The development comes as several states, including Oklahoma, Wisconsin and Arkansas, deal with coronavirus cases rising at a level that indicates “unchecked community spread,” according to NPR. Only one state, Vermont, appeared to be “close to containment,” NPR reported Tuesday morning. Data compiled by the public radio network showed, however, that several states, including Ohio and South Carolina, have been seeing improved coronavirus case numbers in recent days.

“If you look at our country, there are some areas that are doing quite well,” Fauci said Tuesday, according to CNN. “It isn’t a situation where everything seems to be spiking and going the wrong direction.”

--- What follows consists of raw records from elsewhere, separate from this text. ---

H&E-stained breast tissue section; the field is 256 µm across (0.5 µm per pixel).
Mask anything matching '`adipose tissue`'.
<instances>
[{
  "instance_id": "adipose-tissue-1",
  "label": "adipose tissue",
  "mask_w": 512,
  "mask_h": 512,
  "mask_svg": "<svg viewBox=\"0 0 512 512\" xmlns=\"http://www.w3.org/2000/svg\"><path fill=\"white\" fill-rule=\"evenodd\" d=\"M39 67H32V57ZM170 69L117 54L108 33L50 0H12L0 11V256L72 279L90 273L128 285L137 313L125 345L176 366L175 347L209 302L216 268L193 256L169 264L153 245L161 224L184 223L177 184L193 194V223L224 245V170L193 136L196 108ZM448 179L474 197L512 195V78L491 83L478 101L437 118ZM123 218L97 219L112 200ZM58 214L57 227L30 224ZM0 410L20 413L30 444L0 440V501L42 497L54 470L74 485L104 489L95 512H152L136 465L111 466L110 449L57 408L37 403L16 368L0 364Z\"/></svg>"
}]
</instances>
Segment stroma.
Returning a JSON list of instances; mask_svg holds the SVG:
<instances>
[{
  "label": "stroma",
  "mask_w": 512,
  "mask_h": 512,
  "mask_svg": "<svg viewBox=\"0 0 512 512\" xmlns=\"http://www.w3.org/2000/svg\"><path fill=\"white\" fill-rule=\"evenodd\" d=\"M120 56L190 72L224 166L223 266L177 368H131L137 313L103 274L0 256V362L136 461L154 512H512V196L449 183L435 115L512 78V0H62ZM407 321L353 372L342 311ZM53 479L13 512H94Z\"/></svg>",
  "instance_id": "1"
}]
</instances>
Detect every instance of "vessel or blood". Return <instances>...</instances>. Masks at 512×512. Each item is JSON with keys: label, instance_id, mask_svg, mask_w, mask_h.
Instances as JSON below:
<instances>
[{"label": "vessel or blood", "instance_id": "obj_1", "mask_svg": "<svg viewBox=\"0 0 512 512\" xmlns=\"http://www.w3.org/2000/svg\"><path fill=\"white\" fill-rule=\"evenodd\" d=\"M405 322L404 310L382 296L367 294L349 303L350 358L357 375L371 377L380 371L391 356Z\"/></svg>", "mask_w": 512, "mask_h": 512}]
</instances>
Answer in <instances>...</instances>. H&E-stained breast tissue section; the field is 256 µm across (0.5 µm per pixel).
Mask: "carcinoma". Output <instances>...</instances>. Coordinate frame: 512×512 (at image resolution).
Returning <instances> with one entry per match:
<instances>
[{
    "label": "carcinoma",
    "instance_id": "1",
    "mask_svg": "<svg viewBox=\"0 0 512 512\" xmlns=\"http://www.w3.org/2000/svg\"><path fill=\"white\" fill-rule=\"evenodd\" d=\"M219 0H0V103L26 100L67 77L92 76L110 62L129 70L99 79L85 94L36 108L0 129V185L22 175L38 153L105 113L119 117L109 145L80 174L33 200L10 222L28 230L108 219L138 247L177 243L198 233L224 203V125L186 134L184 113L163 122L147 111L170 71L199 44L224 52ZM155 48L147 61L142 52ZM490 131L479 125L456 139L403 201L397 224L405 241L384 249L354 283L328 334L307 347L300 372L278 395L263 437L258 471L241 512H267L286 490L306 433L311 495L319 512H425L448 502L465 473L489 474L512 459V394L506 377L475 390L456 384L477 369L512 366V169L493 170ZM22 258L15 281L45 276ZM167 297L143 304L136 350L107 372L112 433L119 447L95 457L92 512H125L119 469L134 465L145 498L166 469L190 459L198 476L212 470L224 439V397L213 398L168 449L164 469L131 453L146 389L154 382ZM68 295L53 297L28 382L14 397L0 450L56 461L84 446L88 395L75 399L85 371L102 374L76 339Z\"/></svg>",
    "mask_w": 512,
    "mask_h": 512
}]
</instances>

In a forecast of COVID-19 deaths released earlier this month by the Centers for Disease Control and Prevention, officials said they expect that between 207,000 and 218,000 deaths related to coronavirus will be reported by the week ending Oct. 10.

The next highest death toll related to COVID-19 has been reported in Brazil, where more than 137,000 people have died of the virus, according to Johns Hopkins.

The United States leads the world in coronavirus cases with more than 6.8 million infections reported since the start of the pandemic, according to numbers compiled by Johns Hopkins.

As of Tuesday, more than 31.3 million COVID-19 cases have been reported worldwide, and more than 965,000 people have died of the viral infection, according to Johns Hopkins.